◆ **What is being asked**: Report each line of the entries that contains the word "mask", copied in full.

◆ **Extracted data**:
##########
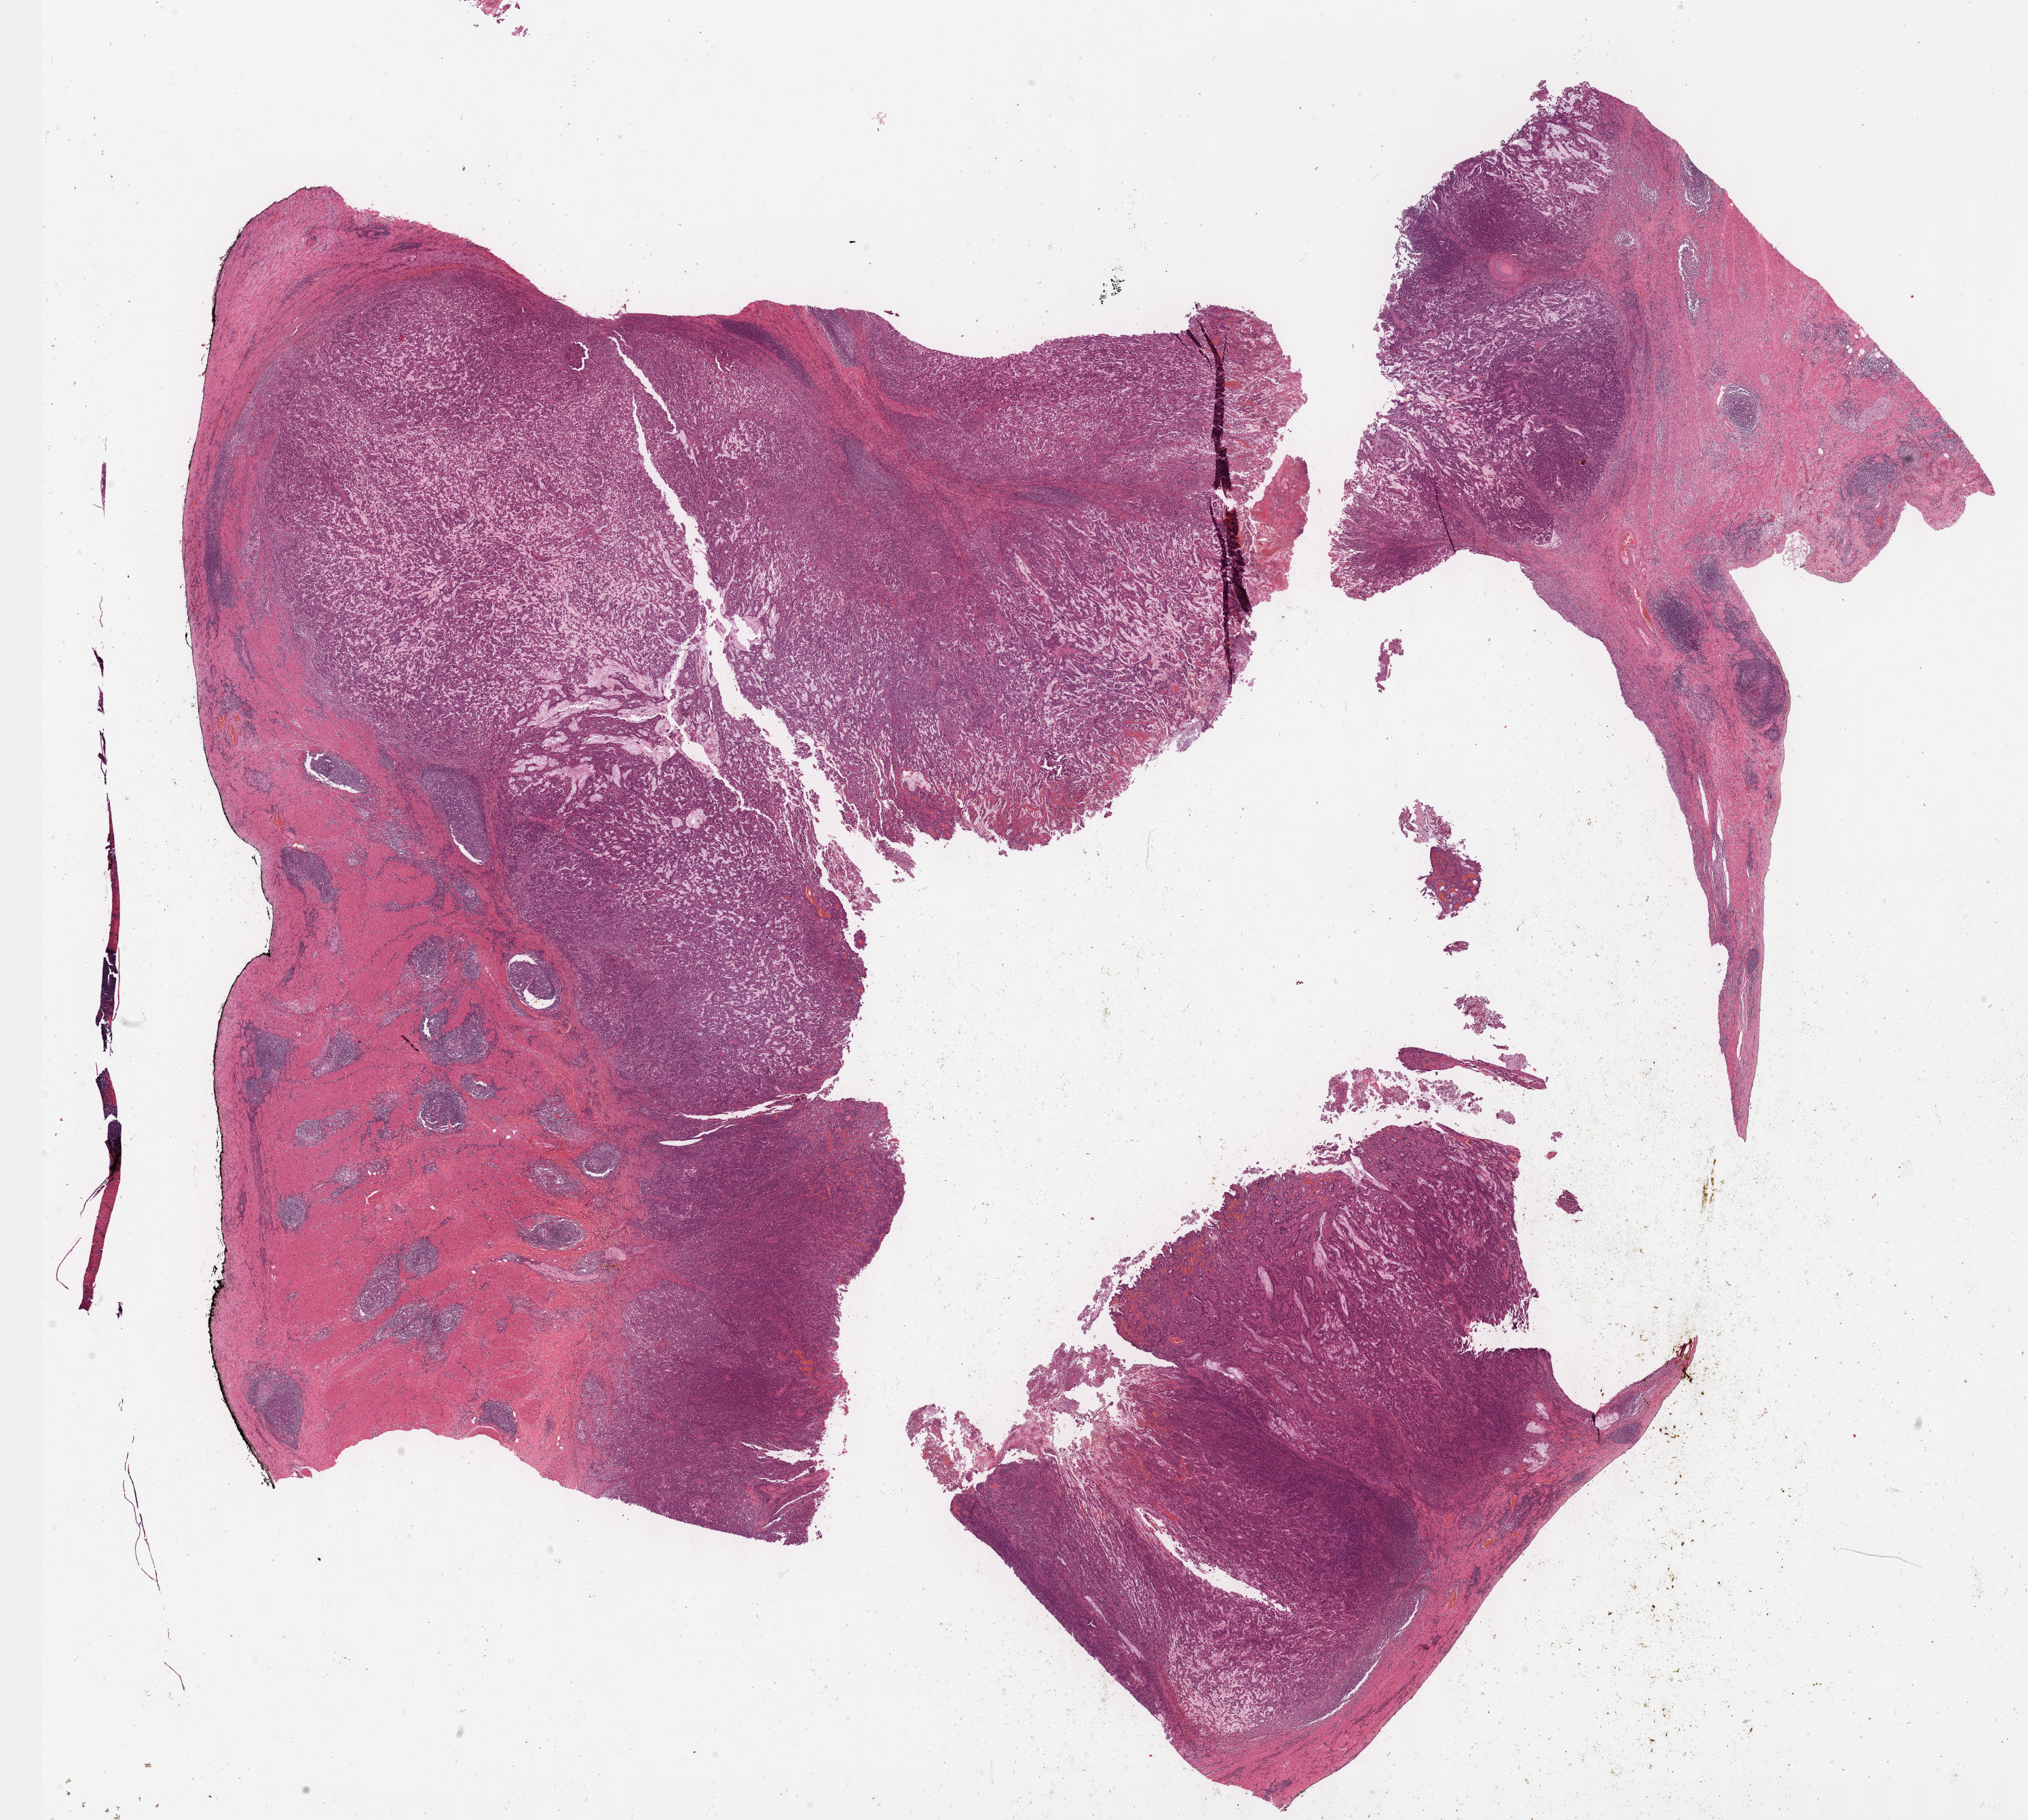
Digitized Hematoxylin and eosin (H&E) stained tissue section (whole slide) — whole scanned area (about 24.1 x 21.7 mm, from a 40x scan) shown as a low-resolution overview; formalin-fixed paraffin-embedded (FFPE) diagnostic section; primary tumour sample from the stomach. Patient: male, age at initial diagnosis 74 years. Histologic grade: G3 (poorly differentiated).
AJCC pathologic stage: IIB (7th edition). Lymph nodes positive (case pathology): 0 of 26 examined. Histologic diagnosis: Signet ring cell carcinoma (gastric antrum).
##########
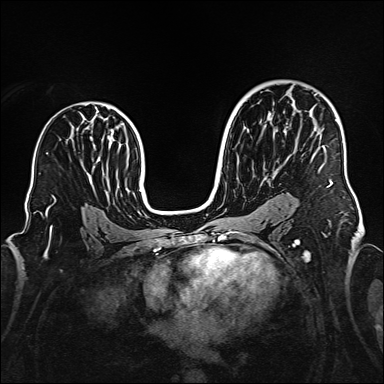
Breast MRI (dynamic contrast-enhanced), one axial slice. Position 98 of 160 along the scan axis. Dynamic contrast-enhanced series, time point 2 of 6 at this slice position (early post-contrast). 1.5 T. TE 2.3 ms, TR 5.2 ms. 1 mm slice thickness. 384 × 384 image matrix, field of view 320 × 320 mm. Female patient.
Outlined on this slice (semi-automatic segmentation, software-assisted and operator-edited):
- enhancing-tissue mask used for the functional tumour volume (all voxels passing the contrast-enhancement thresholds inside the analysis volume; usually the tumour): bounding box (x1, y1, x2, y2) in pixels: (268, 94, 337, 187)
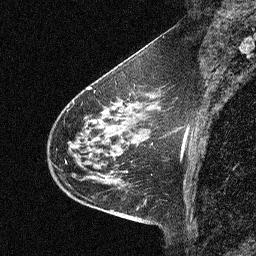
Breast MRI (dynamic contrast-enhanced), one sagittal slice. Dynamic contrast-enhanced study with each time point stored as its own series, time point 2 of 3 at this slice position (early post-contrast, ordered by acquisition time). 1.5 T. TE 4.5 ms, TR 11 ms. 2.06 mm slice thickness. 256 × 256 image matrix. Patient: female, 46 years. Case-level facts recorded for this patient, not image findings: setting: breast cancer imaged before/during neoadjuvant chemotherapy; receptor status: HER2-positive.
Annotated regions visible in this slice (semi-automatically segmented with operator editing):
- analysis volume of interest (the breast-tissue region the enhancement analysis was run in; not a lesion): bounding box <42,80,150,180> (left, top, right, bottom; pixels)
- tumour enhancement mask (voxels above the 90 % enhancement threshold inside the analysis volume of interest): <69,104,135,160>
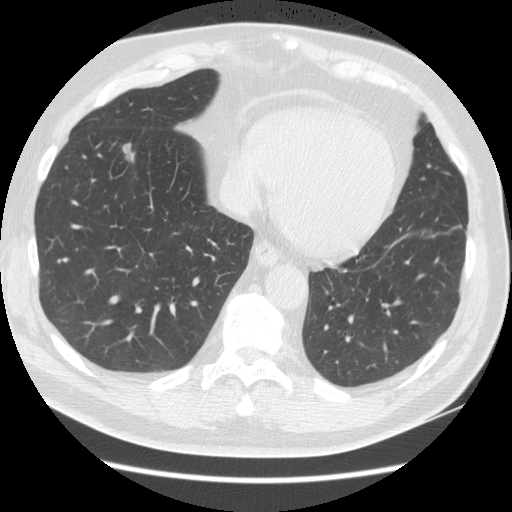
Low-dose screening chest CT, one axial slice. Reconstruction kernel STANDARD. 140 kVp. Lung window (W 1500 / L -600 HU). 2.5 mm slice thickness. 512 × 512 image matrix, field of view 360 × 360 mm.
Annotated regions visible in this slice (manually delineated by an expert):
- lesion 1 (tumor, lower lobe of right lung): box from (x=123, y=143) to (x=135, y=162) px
##########
◆ **Result for this task**:
- enhancing-tissue mask used for the functional tumour volume (all voxels passing the contrast-enhancement thresholds inside the analysis volume; usually the tumour): bounding box (x1, y1, x2, y2) in pixels: (268, 94, 337, 187)
- tumour enhancement mask (voxels above the 90 % enhancement threshold inside the analysis volume of interest): <69,104,135,160>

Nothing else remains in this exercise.